夏侯淵一點也不覺得這消息會是什麼用來欺騙他的存在。
這等匪夷所思的傳訊之法,實在是讓人聞所未聞。
曹操以這等劍走偏鋒之舉來傳訊州府,隻能說是局勢當真到了麻煩的地步。
但這個消息也確實有些不妙。
陳宮和張邈的背叛,兗州氏族的倒戈,倘若換到喬琰的麾下,那便是等同於程昱和漢室宗親聯手的程度,對喬琰那等地盤廣闊的尚且不易處理,何況是曹操這等隻占據了兗豫二州的。

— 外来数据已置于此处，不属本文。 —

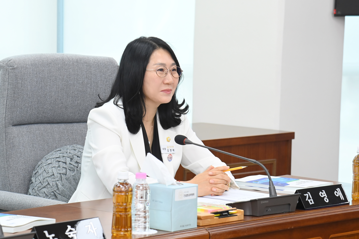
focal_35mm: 120
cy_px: 120
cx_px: 180
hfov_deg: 17.1
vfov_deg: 11.4
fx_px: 1197
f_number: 6.3
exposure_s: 1/250
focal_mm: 120
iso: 3200
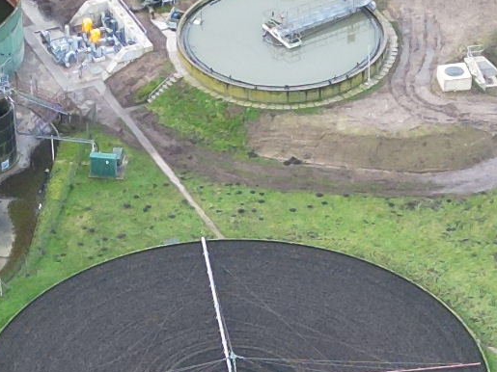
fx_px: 2699
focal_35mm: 188
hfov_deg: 10.5
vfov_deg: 7.6
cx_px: 221
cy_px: 678
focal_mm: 6.72
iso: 100
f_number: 1.7
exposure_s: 1/50
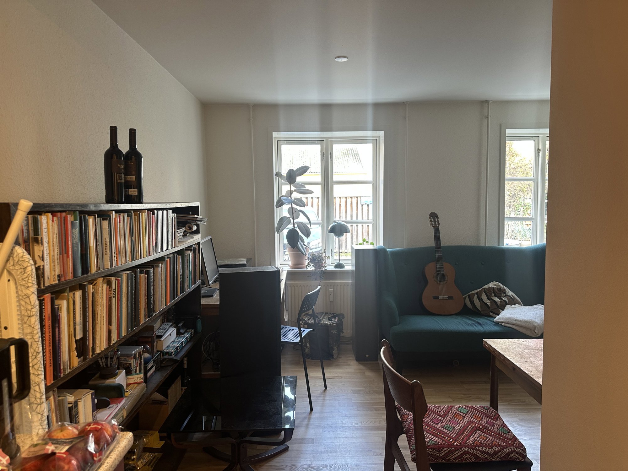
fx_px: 435
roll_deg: +0.8
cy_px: 236
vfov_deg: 56.8
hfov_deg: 71.6
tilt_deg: -4.2
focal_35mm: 24
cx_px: 314
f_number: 1.78
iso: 125
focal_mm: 6.86
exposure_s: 1/50
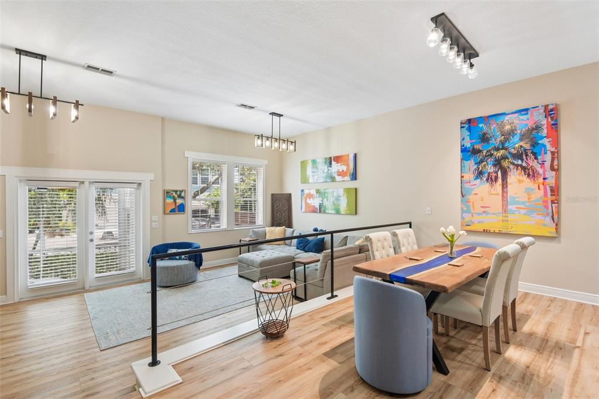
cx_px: 300
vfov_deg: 70.4
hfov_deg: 93.3
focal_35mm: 17
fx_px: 283
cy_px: 200
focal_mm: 17
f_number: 8
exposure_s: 1/20
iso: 400
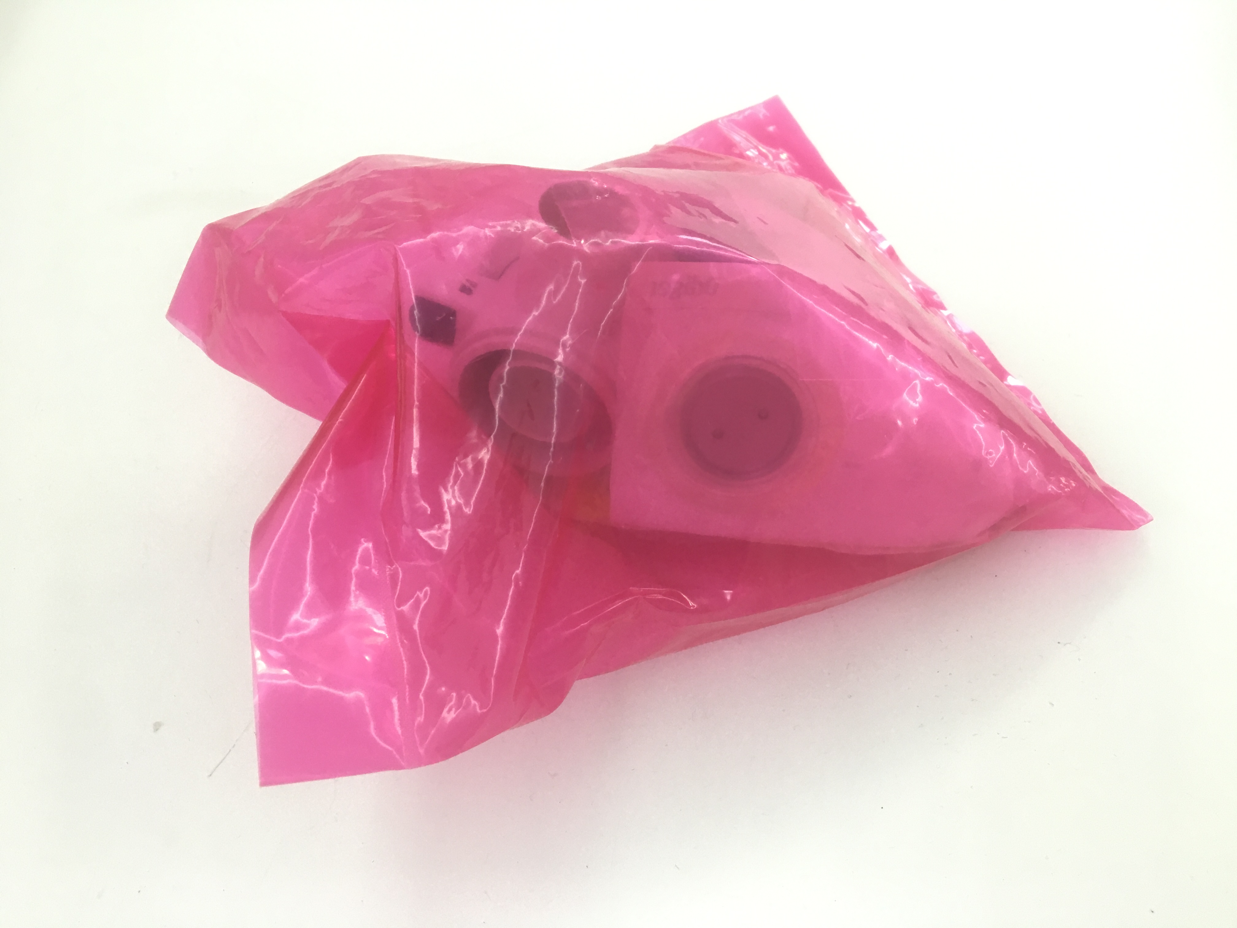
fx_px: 1036
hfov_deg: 61.7
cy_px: 464
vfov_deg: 48.2
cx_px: 618
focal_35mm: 29
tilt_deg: -64.1
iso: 100
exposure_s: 1/33
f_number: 2.2
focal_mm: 4.15
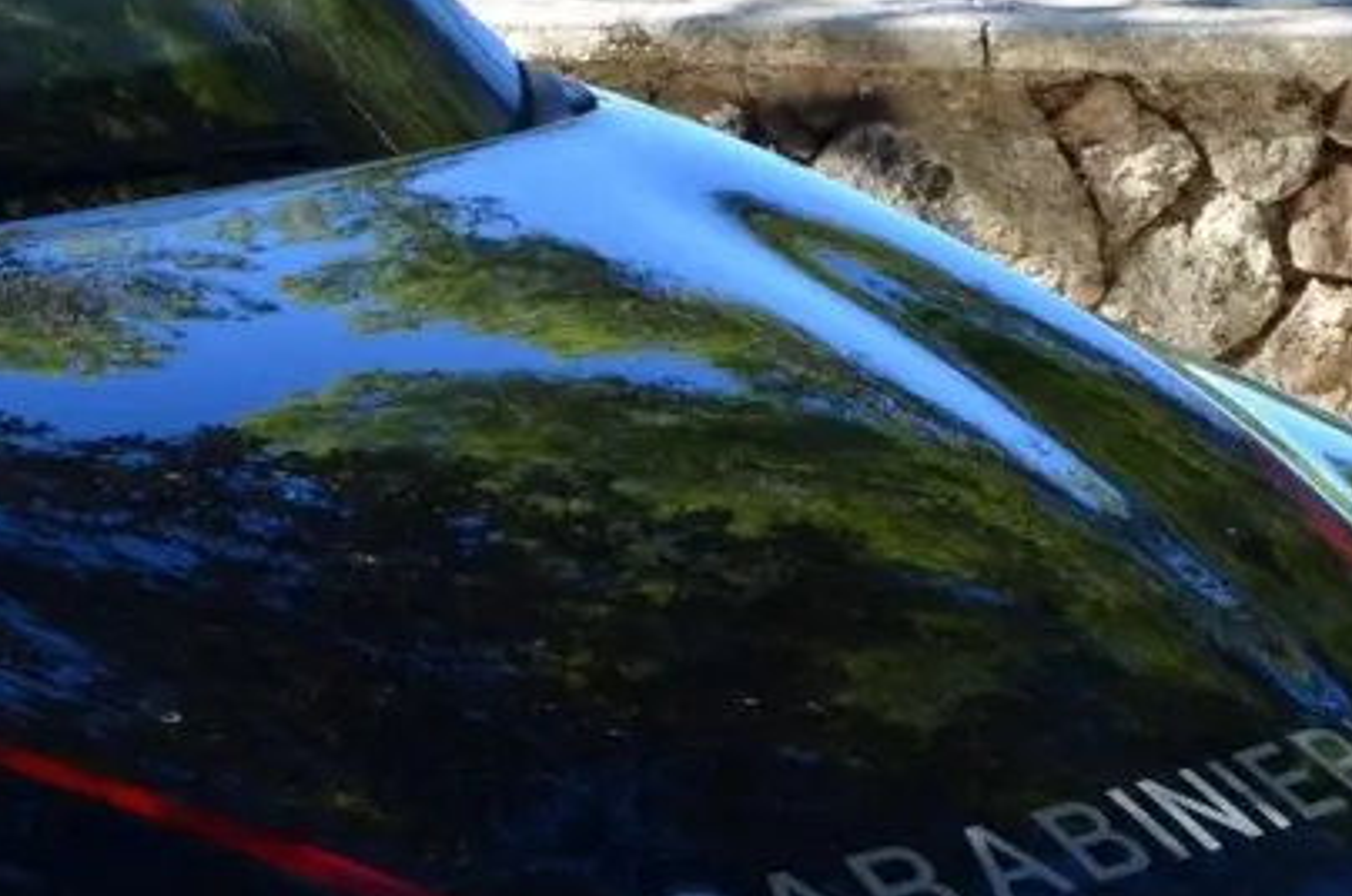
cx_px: -50
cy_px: -87
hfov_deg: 11.6
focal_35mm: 175
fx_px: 6562
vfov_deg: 7.8
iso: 400
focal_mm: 32
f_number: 10
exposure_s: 1/200
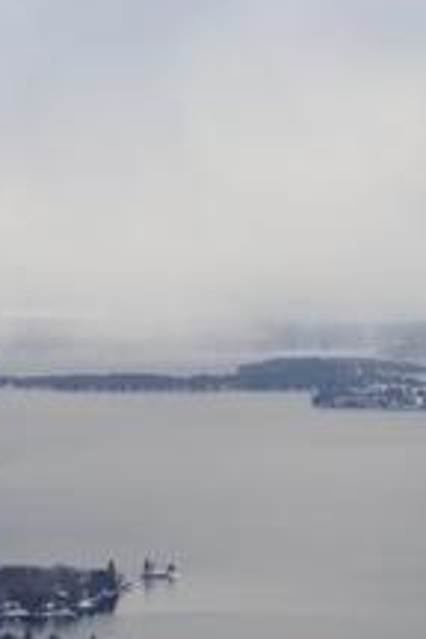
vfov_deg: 14.9
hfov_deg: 9.8
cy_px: 466
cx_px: 601
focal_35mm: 137
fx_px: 2432
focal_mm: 10.29
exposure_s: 1/125
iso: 100
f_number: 5
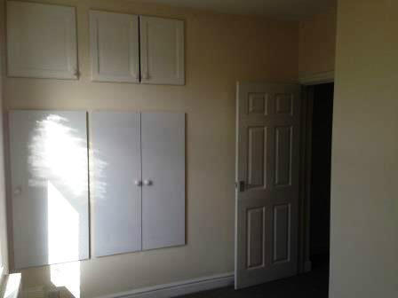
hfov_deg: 55.4
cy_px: 149
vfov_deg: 42.9
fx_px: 379
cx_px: 199
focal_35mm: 33
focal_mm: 4.12
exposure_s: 1/359
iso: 50
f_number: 2.4
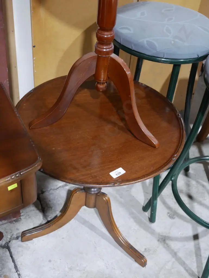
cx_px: 104
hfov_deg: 30.3
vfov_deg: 39.6
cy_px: 139
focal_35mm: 48
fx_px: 386
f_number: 5.2
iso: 2500
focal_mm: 24
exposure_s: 1/60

夏侯淵一向是忠勇有餘,細思不足,屢屢被曹操規勸要謹慎行事,可他若是聽到眼下兗州的
這等情形還能坐得住,那他就該當被叫做聖人了。
“現下不是發怒的時候。”
滿寵開口說道,“所幸府君當先發覺了陳公台的異動,將主動權先掌握在了自己手裡,若是在陳留地界上直接就被張孟卓和陳公台來了一出裡應外合,那才是叫天不應。”
“不過,陳公台在兗州地界上的聲名和人際脈絡不必多說,府君麾下的隊伍中也不知有幾人已被說動,我等此時能調撥起來的將領還是有限。”
夏侯淵瞥了滿寵一眼,想到曹操在離開濮陽之前所說的州府事宜交由滿寵決斷,再想到滿寵其實還是陳宮舉薦上來的,他就有點衝動,想要拎著棗祗的領子問一問,在此時為何不做出一二變通來,隻單獨通知和曹操有親緣關係、必定會聽令於他的。
但想到滿寵這幾年間所表現出的剛直有謀,的確是比他的腦子好用得多,曹操又在離開之前留下了這樣的委任,他也實在沒什麼好說的。
在他看向對方的時候,又隻見得滿寵迎上了他的目光,頗有一番坦蕩凜然的姿態,想到這也不是讓他們內訌的時候,又將心中的憤懣之氣給壓製了下去。
“勞駕伯寧先生指點一二此時該當如何做。”
滿寵見夏侯淵已調整好了心情,心中稍稍寬慰了幾分,心知此刻的配合遠比倉促出兵要緊,這才接著說道:“府君的部從並非儘數身在東郡,我等能用的不過是夏侯將軍、曹子孝將軍二位而已,但我們此時起碼需要出三路兵,如果算上留守的話,就是四路。”
夏侯惇自潁川之敗後,還是留在豫州境內坐鎮,也不知道是不是想要從喬琰這裡把場子給找回來。
半年前曹純在護衛曹操完成了那出虎牢關會見後,因曹操無法確定喬琰是否會撕破此前分界於潁川汝南的協定,故而將曹純也給派遣了過去。
曹洪、曹昂與許褚同在曹操征討虎牢關的軍中。
巨野李氏的部從身處兗州泰山郡,與鮑信麾下被曹操挖出來的於禁一道,提防著喬琰布置在徐州方向的人手,以防出現被人長驅直入的情況。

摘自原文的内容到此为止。